> **PROBLEM STATEMENT**
Setting pictures aside, output exactly the lines from the start of the records to the line with "Sementara itu, bagi", that line included.

____________

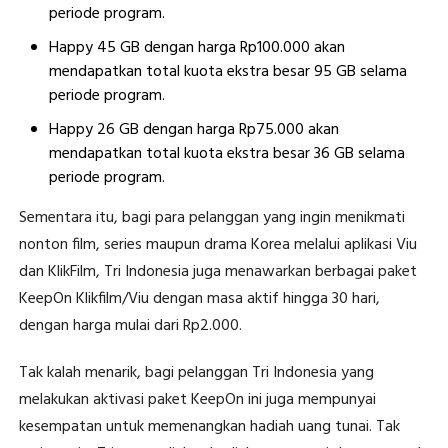
periode program.
Happy 45 GB dengan harga Rp100.000 akan
mendapatkan total kuota ekstra besar 95 GB selama
periode program.
Happy 26 GB dengan harga Rp75.000 akan
mendapatkan total kuota ekstra besar 36 GB selama
periode program.
Sementara itu, bagi para pelanggan yang ingin menikmati
nonton film, series maupun drama Korea melalui aplikasi Viu
dan KlikFilm, Tri Indonesia juga menawarkan berbagai paket
KeepOn Klikfilm/Viu dengan masa aktif hingga 30 hari,
dengan harga mulai dari Rp2.000.
Tak kalah menarik, bagi pelanggan Tri Indonesia yang
melakukan aktivasi paket KeepOn ini juga mempunyai
kesempatan untuk memenangkan hadiah uang tunai. Tak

____________

> **REPLY**
periode program.
Happy 45 GB dengan harga Rp100.000 akan
mendapatkan total kuota ekstra besar 95 GB selama
periode program.
Happy 26 GB dengan harga Rp75.000 akan
mendapatkan total kuota ekstra besar 36 GB selama
periode program.
Sementara itu, bagi para pelanggan yang ingin menikmati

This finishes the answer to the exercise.